His art criticism books include The Devil: A Visual History (Cernunnos/Abrams). and Art and Posthistory, Conversations on the End of Aesthetics written with Arthur Danto (Columbia University Press).

Paparoni has published monographs on Chuck Close, Jonathan Lasker, Timothy Greenfield-Sanders (Alberico Cetti Serbelloni editore), Wang Guangyi, Natee Utarit, Ronald Ventura, Gottfried Helnwein (Skira), Nyoman Masriadi, Rafael Megall, Andres Barrioquinto (Rizzoli New York).
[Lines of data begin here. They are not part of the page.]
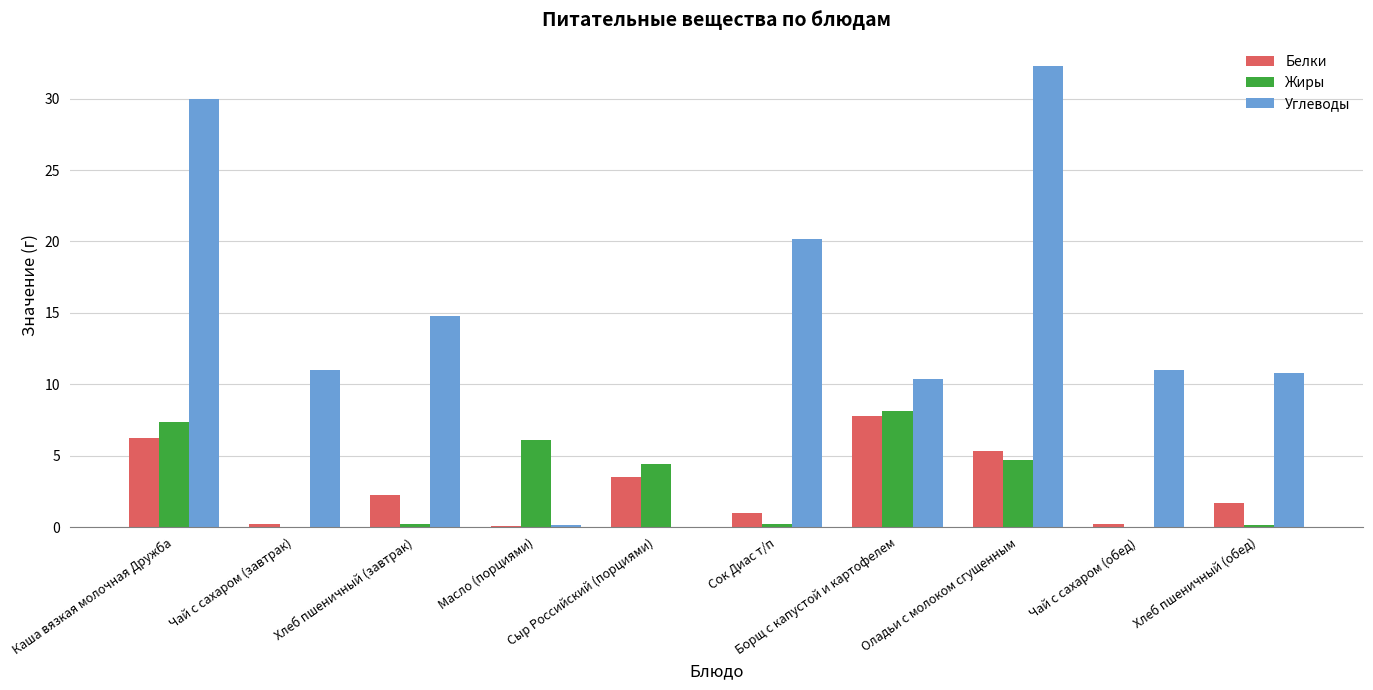

What is the sum of all Жиры values?

31.5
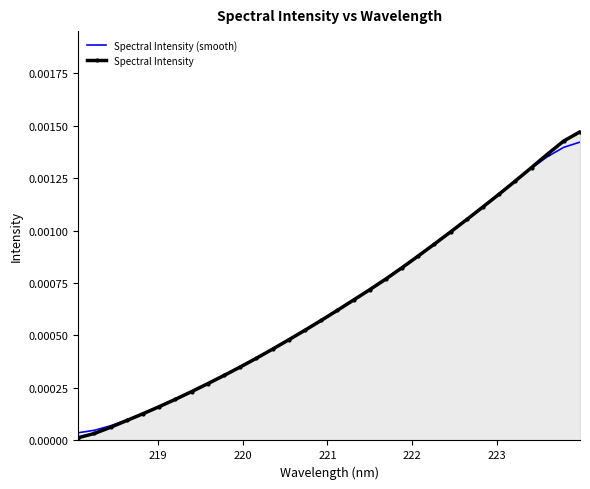

Which series has the widest spread of values?

Spectral Intensity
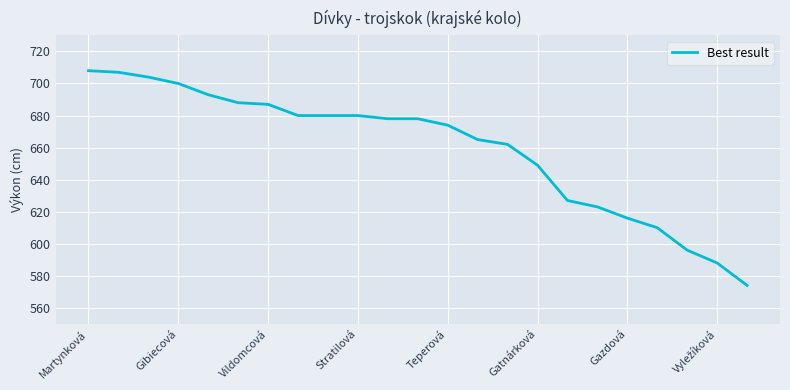

What is the difference between the maximum and minimum values?

134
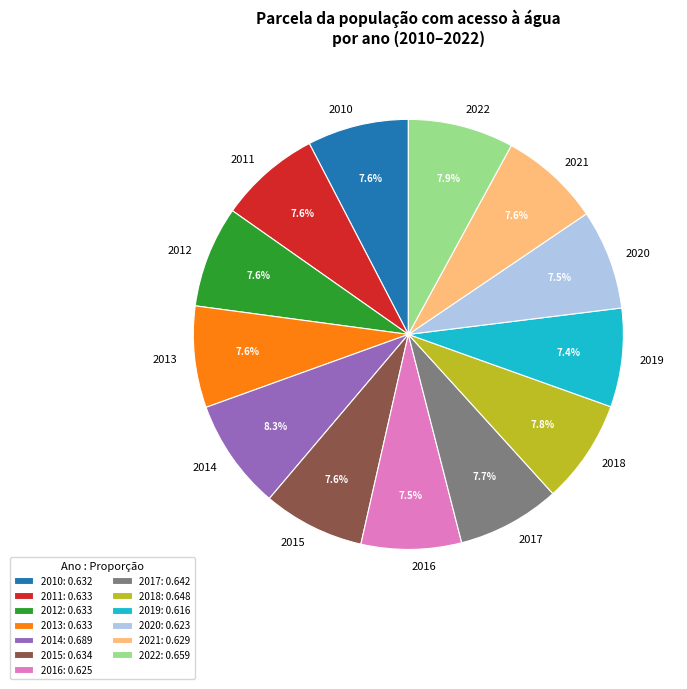

Is there any slice that represents more than half of the pie?

No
His essays are featured in monographs and catalogs of many artists including Jean-Michel Basquiat, Peter Halley, Keith Haring, Edward Hopper, Zhang Huan, Alex Katz, David La Chapelle, Markus Lupertz, Tony Oursler, Mimmo Paladino, Michelangelo Pistoletto, David Salle, Jenny Saville, Sean Scully, Li Songsong, Doug and Mike Starn, Joana Vasconcelos, and Andy Warhol, among others.